Doit-on s’attendre à une purge contre les putschistes ?

Erdogan l’avait promis dès le début du coup d’Etat vendredi soir. Elle a donc débuté dès le lendemain. Le Premier ministre Binali Yildirim a annoncé, samedi matin, l’arrestation de 2 839 personnes et la possibilité de rétablir la peine de mort pour punir «les traîtres». D’autres institutions sont touchées. Plusieurs centaines de juges ont été écartés samedi. En plus des affrontements entre policiers et militaires, certains civils auraient lynché des militaires putschistes. «Ces violences non contrôlées par les autorités ont été légitimées, voire encouragées, par le gouvernement», souligne Elise Massicard.

Erdogan a-t-il utilisé les responsables religieux pour légitimer son appel à la population ?

Dans la nuit de vendredi, à Istanbul, les muezzins ont interrompu leur chant de prière pour appeler la population à descendre dans la rue afin de soutenir le gouvernement. Pour la chercheuse du CNRS, «ce ne sont pas des initiatives personnelles». En Turquie, les imams et les muezzins sont des fonctionnaires d’Etat, et Erdogan a des liens forts avec la communauté religieuse musulmane. Reste que c’est la première fois que le gouvernement en appelle aux responsables religieux pour relayer ce type de messages politiques. «Pour Erdogan, c’est un moyen de se légitimer en s’appuyant sur la religion», ajoute-t-elle.

Erdogan avait-il préparé ses arrières dans l’éventualité d’un coup d’Etat ?

Vendredi soir, les putschistes comme les forces pro-gouvernementales ont fait usage d’un important arsenal militaire. Comment expliquer cet équilibre? D’abord, toute l’armée n’a pas soutenu le coup d’Etat. Il y avait donc des moyens de défense militaires du côté des pro-Erdogan. L’arsenal donné à la police laisse tout de même penser que le président envisageait un retournement des militaires. Depuis son accession au pouvoir, Erdogan s’est beaucoup appuyé sur la police pour établir sa politique sécuritaire. Leurs moyens d’intervention ont été largement renforcés depuis plusieurs années.

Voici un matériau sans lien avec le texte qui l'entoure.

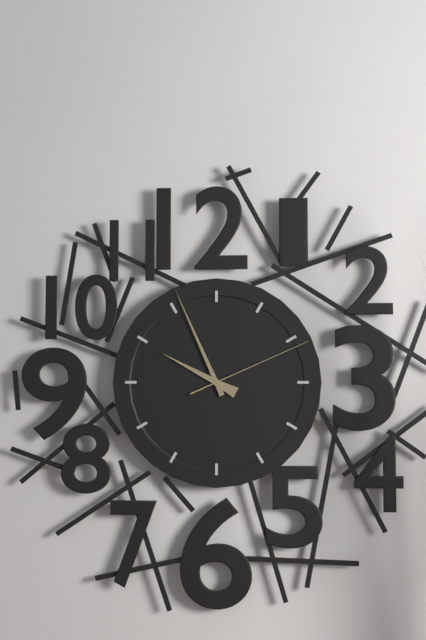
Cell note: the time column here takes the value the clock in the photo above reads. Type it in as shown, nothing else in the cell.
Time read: 9:56:11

Dans le pays s’observe déjà un resserrement du pouvoir par Erdogan. L’échec de ce putsch renforce l’assise du président turc sur l’opposition politique qui subsiste, mais aussi face aux puissances qui interviennent dans la région. Le gouvernement a déjà annoncé la fermeture de la base militaire d’Incirlik, qui servait de base arrière pour la coalition internationale, dans les interventions en Syrie et en Irak, tant que Fethullah Gülen ne serait pas extradé des Etats-unis. Plus largement, c’est tout l’espace aérien qui a été fermé. Les missions aériennes des Etats-unis contre l’Etat islamique ont donc été suspendues.

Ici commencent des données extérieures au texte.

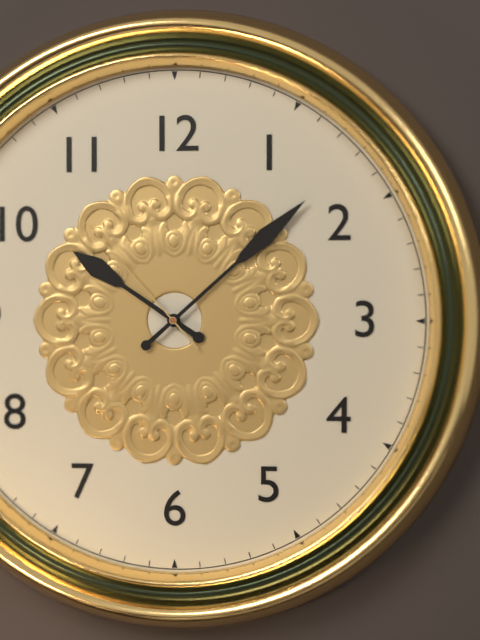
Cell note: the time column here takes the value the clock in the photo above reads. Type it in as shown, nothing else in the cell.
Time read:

La communauté internationale, y compris la France, a largement condamné le coup d’Etat. De même pour tous les partis représentés à l’Assemblée nationale turque. «Le président a pu ainsi rassembler derrière lui et obtenir un consensus sur son maintien au pouvoir, alors qu’il était, depuis plusieurs mois, fragilisé, à cause notamment de la multiplication des attentats terroristes sur le territoire, observe Elise Massicard. Cette reprise en main politique pourrait avoir pour conséquence un durcissement de la gestion sécuritaire de la question kurde».

Aude Massiot

Lire aussi dans le Monde Diplomatique du mois de juillet (repris par le "Chiffon Rouge" il y a quelques jours) la tribune du leader kurde du mouvement de gauche démocratique et laïc, Selahattin Demirtas, parti persécuté par le pouvoir.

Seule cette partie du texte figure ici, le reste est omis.